Unlike symbolic differentiation (like in SymPy) or numerical differentiation (finite differences), autodiff works by **decomposing functions into a sequence of operations** and **applying the chain rule** automatically. It avoids rounding errors from numerical differentiation and the complexity of symbolic derivatives.

There are two main modes:
- **Forward mode** (good when input dimension is small)
- **Reverse mode** (used in ML, good when output dimension is small—like loss functions)

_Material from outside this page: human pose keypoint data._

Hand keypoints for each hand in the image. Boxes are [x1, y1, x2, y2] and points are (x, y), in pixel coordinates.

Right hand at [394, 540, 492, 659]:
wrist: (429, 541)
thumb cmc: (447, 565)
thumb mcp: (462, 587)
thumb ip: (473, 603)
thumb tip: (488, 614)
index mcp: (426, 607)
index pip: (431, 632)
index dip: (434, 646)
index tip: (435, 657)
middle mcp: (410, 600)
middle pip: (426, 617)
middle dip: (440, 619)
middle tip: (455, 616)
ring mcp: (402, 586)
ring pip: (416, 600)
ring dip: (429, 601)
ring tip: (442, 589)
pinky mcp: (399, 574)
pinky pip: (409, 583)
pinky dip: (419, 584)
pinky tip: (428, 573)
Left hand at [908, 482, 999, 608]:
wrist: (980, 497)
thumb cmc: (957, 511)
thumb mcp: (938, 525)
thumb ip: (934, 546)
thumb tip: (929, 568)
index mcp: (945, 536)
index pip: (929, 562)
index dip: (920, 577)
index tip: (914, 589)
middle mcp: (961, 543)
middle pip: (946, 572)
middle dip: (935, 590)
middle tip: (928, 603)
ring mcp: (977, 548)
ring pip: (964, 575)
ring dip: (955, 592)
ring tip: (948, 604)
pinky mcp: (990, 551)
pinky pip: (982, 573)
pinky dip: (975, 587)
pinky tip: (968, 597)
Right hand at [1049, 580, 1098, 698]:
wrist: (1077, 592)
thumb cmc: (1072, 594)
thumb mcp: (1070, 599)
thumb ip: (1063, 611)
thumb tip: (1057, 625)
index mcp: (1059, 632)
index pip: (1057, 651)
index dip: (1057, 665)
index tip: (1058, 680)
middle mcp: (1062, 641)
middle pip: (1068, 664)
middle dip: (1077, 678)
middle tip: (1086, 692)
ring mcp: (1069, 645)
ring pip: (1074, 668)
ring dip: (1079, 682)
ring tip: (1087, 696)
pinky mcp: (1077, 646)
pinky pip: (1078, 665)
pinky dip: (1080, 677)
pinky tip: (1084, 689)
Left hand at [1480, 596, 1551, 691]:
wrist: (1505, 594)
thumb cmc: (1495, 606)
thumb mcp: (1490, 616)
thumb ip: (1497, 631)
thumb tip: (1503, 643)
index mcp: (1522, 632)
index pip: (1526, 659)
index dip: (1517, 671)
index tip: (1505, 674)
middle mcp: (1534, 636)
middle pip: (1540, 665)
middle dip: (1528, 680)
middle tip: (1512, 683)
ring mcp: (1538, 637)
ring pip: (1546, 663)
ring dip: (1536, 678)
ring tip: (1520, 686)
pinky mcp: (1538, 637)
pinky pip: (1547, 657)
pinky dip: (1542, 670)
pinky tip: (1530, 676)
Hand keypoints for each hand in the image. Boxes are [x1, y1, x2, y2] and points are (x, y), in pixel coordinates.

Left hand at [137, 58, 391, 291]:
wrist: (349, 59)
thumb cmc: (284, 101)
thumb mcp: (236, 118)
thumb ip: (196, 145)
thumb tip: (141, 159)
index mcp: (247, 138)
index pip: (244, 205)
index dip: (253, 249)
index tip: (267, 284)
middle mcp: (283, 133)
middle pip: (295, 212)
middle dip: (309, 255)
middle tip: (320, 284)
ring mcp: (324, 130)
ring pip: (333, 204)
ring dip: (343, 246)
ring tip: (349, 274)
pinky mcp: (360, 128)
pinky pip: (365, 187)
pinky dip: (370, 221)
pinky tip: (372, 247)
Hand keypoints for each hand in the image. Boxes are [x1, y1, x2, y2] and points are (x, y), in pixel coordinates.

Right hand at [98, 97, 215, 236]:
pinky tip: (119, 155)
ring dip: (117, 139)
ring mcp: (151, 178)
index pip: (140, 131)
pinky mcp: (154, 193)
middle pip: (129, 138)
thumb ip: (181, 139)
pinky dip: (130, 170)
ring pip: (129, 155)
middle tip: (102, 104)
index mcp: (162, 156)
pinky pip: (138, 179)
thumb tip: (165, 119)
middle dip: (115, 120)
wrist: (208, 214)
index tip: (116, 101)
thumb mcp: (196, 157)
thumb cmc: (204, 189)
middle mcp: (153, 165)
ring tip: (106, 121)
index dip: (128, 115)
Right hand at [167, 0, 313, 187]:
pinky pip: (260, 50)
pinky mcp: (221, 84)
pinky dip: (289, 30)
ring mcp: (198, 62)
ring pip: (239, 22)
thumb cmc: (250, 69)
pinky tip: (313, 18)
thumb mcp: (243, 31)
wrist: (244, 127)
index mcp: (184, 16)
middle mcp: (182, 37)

### How is auto-diff used in machine learning

In machine learning, we often define a **loss function** that tells us how bad our model predictions are. We then:

1. **Compute the gradient of the loss** with respect to model parameters.
2. **Update parameters** in the direction that reduces the loss.

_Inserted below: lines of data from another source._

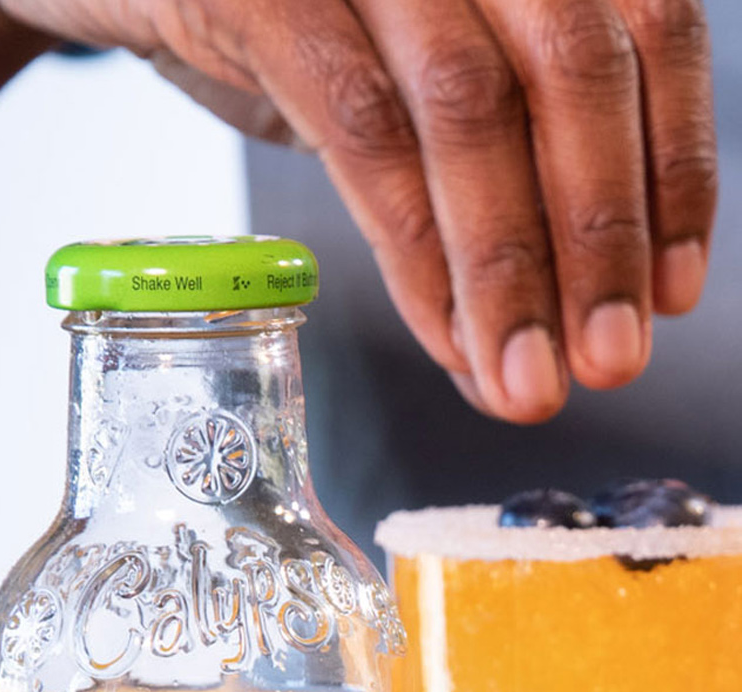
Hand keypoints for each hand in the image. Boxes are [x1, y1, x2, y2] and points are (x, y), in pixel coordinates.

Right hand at [4, 0, 717, 421]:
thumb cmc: (283, 15)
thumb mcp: (411, 47)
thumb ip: (498, 124)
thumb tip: (580, 285)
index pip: (644, 23)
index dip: (674, 162)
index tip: (678, 291)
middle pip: (573, 68)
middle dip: (601, 235)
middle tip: (610, 364)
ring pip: (470, 111)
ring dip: (511, 269)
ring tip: (528, 385)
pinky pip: (364, 140)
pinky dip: (416, 256)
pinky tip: (447, 341)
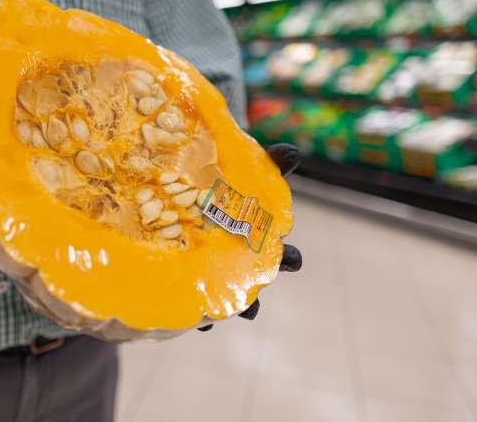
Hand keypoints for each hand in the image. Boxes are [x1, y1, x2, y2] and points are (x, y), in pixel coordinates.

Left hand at [198, 143, 302, 331]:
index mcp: (258, 238)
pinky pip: (196, 301)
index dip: (288, 260)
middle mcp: (240, 260)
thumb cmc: (224, 182)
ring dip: (233, 306)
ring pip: (229, 295)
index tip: (293, 263)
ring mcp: (217, 272)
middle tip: (253, 304)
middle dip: (259, 288)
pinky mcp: (191, 279)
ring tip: (230, 314)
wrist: (184, 189)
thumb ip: (268, 164)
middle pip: (255, 278)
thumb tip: (293, 154)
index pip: (280, 252)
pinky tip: (197, 322)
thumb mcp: (244, 169)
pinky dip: (198, 313)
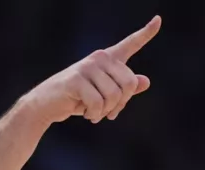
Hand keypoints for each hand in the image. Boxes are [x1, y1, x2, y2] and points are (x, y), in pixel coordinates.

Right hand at [25, 16, 160, 125]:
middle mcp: (99, 58)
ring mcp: (87, 67)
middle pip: (129, 83)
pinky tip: (87, 115)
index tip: (159, 20)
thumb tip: (145, 81)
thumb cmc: (76, 100)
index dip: (146, 33)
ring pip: (114, 95)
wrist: (46, 106)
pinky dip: (95, 114)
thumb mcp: (103, 96)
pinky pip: (98, 102)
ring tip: (95, 114)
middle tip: (110, 114)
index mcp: (108, 59)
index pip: (130, 44)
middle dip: (121, 104)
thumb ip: (124, 89)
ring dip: (106, 111)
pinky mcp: (76, 79)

Autodiff handles step 1 automatically, which would otherwise be messy and error-prone.

### Summary

| Feature               | Autodiff                            |
|----------------------|-------------------------------------|
| Accuracy             | Very high (uses exact chain rule)   |
| Speed                | Very fast (especially in reverse mode) |
| Use in ML            | Essential for training models       |
| Example Frameworks   | PyTorch, TensorFlow, JAX            |

### Example

In [1]:
import torch

# Create a tensor with gradient tracking
x = torch.tensor(2.0, requires_grad=True)

# Define a function
y = x**2 + 3 * x + 5

# Compute the derivative of y with respect to x
y.backward()

# Print the gradient dy/dx
print(x.grad)  # Should print 2*x + 3 = 2*2 + 3 = 7

tensor(7.)


### Finite Difference Method

This method approximates the derivative using:

$$f'(x) \approx \frac{f(x + h) - f(x)}{h}$$

where $$h$$ is a small number (step size).

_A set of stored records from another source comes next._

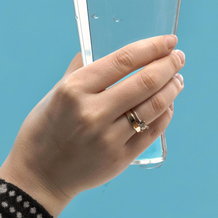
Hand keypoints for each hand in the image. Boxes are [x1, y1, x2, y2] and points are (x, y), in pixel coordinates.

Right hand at [0, 35, 184, 216]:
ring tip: (177, 79)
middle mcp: (93, 112)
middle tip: (179, 57)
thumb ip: (79, 70)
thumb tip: (96, 48)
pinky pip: (154, 129)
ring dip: (172, 88)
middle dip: (169, 65)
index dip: (152, 47)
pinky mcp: (120, 158)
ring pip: (155, 105)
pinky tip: (168, 103)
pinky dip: (166, 113)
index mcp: (74, 90)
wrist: (38, 177)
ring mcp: (108, 137)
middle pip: (146, 81)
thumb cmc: (45, 130)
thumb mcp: (54, 94)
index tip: (169, 40)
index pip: (124, 60)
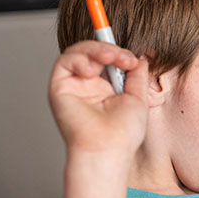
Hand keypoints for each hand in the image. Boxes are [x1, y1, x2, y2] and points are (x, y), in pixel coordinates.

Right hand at [48, 41, 149, 157]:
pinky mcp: (59, 87)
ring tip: (110, 58)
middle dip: (109, 49)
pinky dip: (78, 58)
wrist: (109, 148)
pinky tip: (91, 70)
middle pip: (92, 53)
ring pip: (78, 53)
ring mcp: (73, 86)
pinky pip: (64, 61)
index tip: (132, 58)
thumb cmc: (124, 132)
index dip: (117, 52)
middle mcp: (87, 85)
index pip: (106, 60)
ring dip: (95, 49)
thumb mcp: (137, 97)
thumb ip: (137, 75)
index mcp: (105, 88)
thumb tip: (139, 57)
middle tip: (124, 58)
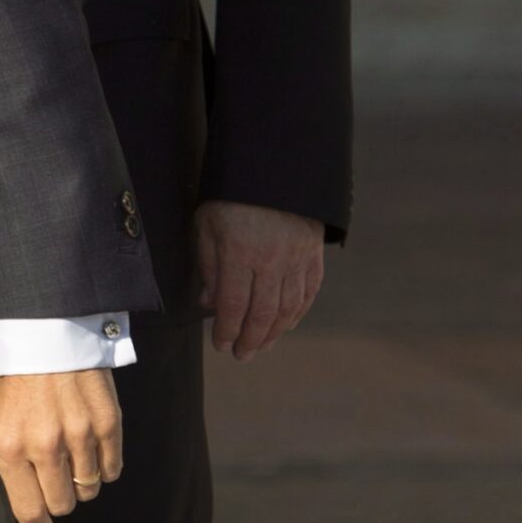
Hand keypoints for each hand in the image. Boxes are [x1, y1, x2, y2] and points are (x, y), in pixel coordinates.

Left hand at [0, 369, 121, 522]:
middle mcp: (44, 447)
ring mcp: (79, 437)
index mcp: (10, 448)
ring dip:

Let’s use the same function:

$$f(x) = x^2 + 3x + 5$$

and evaluate its derivative at $x = 2$.

### Finite difference vs auto-diff

In [2]:
import torch

# AutoDiff method (PyTorch)
x = torch.tensor(2.0, requires_grad=True)
y = x**2 + 3 * x + 5
y.backward()
autodiff_grad = x.grad.item()

# Finite difference method
def f(x):
    return x**2 + 3 * x + 5

x_val = 2.0
h = 1e-5
finite_diff_grad = (f(x_val + h) - f(x_val)) / h

print(f"Autodiff Gradient:       {autodiff_grad:.6f}")
print(f"Finite Difference Grad:  {finite_diff_grad:.6f}")

Autodiff Gradient:       7.000000
Finite Difference Grad:  7.000010


### Conclusion

- **Autodiff** is **exact** up to floating-point precision.
- **Finite difference** is approximate and can suffer from numerical errors if $h$ is too large or too small.
- In machine learning, where we deal with millions of parameters, **autodiff is the gold standard** for gradient computation.